Displays of togetherness are just as rare among the Spencer clan. "Shand Kydd has tried to draw the family together," says Archer. "But there has not been any great show of unity." In fact the matriarch appears to have found as much comfort with commoners as with her own titled kin. In a recent documentary for FOX-TV, she told of mingling unrecognized with the crowds of mourners outside Kensington Palace after Diana's death. And when she is not busy hand-writing replies to the many thousands of sympathy letters she has since received, the Roman Catholic convert is occupied with works of charity, such as the trip to Lourdes that she chaperoned last Aprilfor a group of disabled children. "She thinks that the way to keep Diana's memory alive," says Majesty magazine's Seward, "is to keep on with her good work." Growing up, the Spencer girls were a study in contrasts: Sarah, the oldest, was the wildest of the bunch. Jane was considered quiet and dependable. Then came Diana, shy, pretty and eager to please the outgoing Sarah, whom she idolized from the start. "When Sarah returned home from West Heath School, Diana was a willing servant," Andrew Morton wrote in Diana: Her True Story, "unpacking her suitcases, running her bath, tidying her room."
Ironically, by the end of Diana's marriage, McCorquodale, now 43, had become her unofficial lady-in-waiting. "I think Sarah knew about Diana's affairs," says royals author Judy Wade. "In a way she even encouraged Diana to be wild and to have lovers." Meanwhile, Jane, 41, grew more distant from Di because of her own marriage and loyalty to Sir Robert Fellowes, who became the Queen's private secretary in 1990. Now, a year after Diana's death, the two sisters find themselves again in contrasting states: one thrust reluctantly into the public domain and the other constricted by her own grief.
Diana may have called her "the only person I know I can trust," but McCorquodale has had less success in winning the confidence of the British public. As president of the Diana, Princess of Wales Memorial Fund, she has borne the brunt of criticism that the fund has been slow to hand out its $132.8 million to charities and has accepted endorsement deals of questionable taste, associating Diana's memory with lottery tickets and margarine. (In March the fund dispensed its first $12.8 million to eight of Diana's favorite causes, and an additional $8 million is currently being distributed.) But a warmer reception may greet McCorquodale across the Atlantic.

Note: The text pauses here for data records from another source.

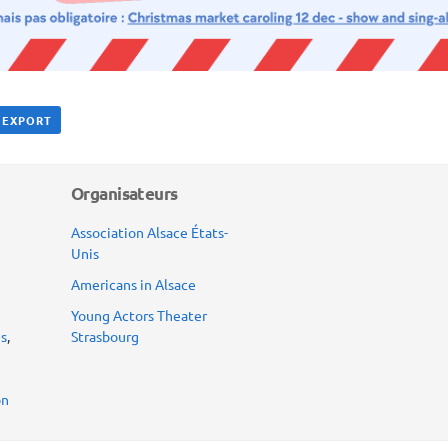
L EXPORT
Organisateurs
Association Alsace États-
Unis
Americans in Alsace
Young Actors Theater
is
,
Strasbourg
on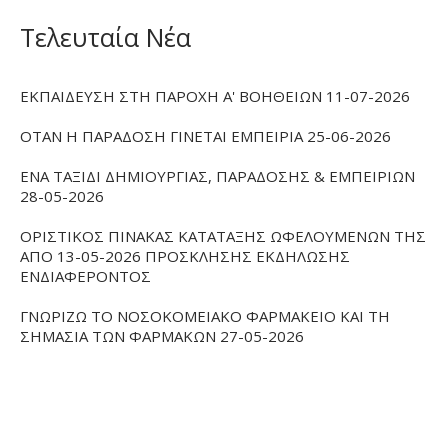
Τελευταία Νέα
ΕΚΠΑΙΔΕΥΣΗ ΣΤΗ ΠΑΡΟΧΗ Α' ΒΟΗΘΕΙΩΝ 11-07-2026
ΟΤΑΝ Η ΠΑΡΑΔΟΣΗ ΓΙΝΕΤΑΙ ΕΜΠΕΙΡΙΑ 25-06-2026
ΕΝΑ ΤΑΞΙΔΙ ΔΗΜΙΟΥΡΓΙΑΣ, ΠΑΡΑΔΟΣΗΣ & ΕΜΠΕΙΡΙΩΝ
28-05-2026
ΟΡΙΣΤΙΚΟΣ ΠΙΝΑΚΑΣ ΚΑΤΑΤΑΞΗΣ ΩΦΕΛΟΥΜΕΝΩΝ ΤΗΣ
ΑΠΟ 13-05-2026 ΠΡΟΣΚΛΗΣΗΣ ΕΚΔΗΛΩΣΗΣ
ΕΝΔΙΑΦΕΡΟΝΤΟΣ
ΓΝΩΡΙΖΩ ΤΟ ΝΟΣΟΚΟΜΕΙΑΚΟ ΦΑΡΜΑΚΕΙΟ ΚΑΙ ΤΗ
ΣΗΜΑΣΙΑ ΤΩΝ ΦΑΡΜΑΚΩΝ 27-05-2026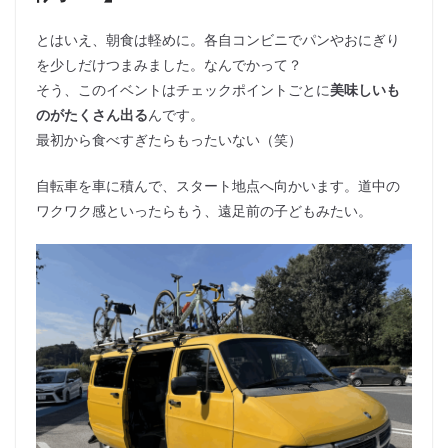
とはいえ、朝食は軽めに。各自コンビニでパンやおにぎり
を少しだけつまみました。なんでかって？
そう、このイベントはチェックポイントごとに
美味しいも
のがたくさん出る
んです。
最初から食べすぎたらもったいない（笑）
自転車を車に積んで、スタート地点へ向かいます。道中の
ワクワク感といったらもう、遠足前の子どもみたい。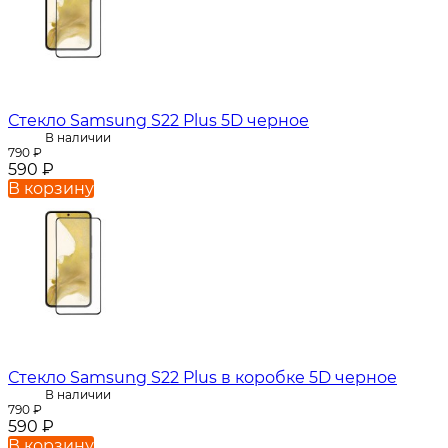
Стекло Samsung S22 Plus 5D черное
В наличии
790
₽
590
₽
В корзину
Стекло Samsung S22 Plus в коробке 5D черное
В наличии
790
₽
590
₽
В корзину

In the fall the fund will open an office in New York City. A town that saw a 300 percent jump in the number of newborns named Diana last fall is unlikely to balk at Princess of Wales keepsakes.
Yet the strain is beginning to show. "Sarah looks more tired, more drawn," says a royal watcher. "She has aged." Her three-hour commute twice a week from Lincolnshire where she lives with her husband, Neil, a farmer, and their three children to the fund's London office can't help. As for Fellowes, also the mother of three, her emotional state prevents her from pitching in. Still mourning deeply for Diana, who died before they could resolve the strain between them, Fellowes has kept a low profile.